+++ Supplied data

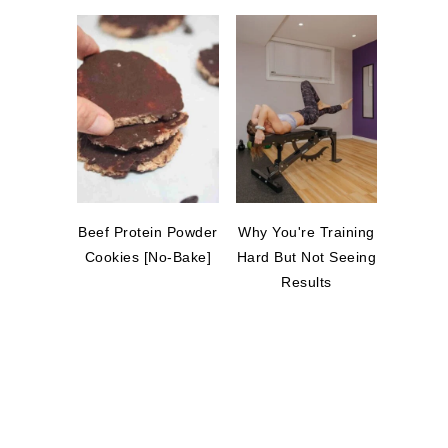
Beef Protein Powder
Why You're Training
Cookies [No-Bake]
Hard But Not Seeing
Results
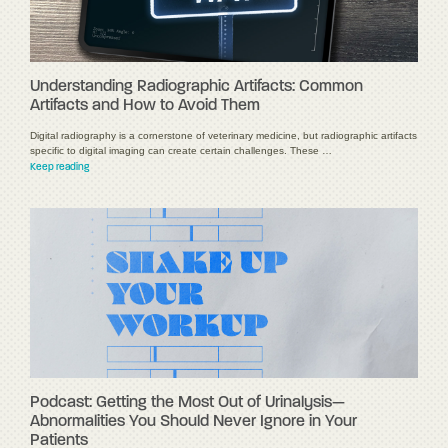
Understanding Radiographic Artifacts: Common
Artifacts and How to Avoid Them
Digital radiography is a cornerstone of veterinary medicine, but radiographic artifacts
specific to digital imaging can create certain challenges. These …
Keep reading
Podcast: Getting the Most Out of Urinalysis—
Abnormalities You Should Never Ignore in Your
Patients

++++++

**About this task:**
Please reproduce the records above exactly and leave any picture behind.

**Solution for this task:**
Beef Protein Powder
Why You're Training
Cookies [No-Bake]
Hard But Not Seeing
Results
Understanding Radiographic Artifacts: Common
Artifacts and How to Avoid Them
Digital radiography is a cornerstone of veterinary medicine, but radiographic artifacts
specific to digital imaging can create certain challenges. These …
Keep reading
Podcast: Getting the Most Out of Urinalysis—
Abnormalities You Should Never Ignore in Your
Patients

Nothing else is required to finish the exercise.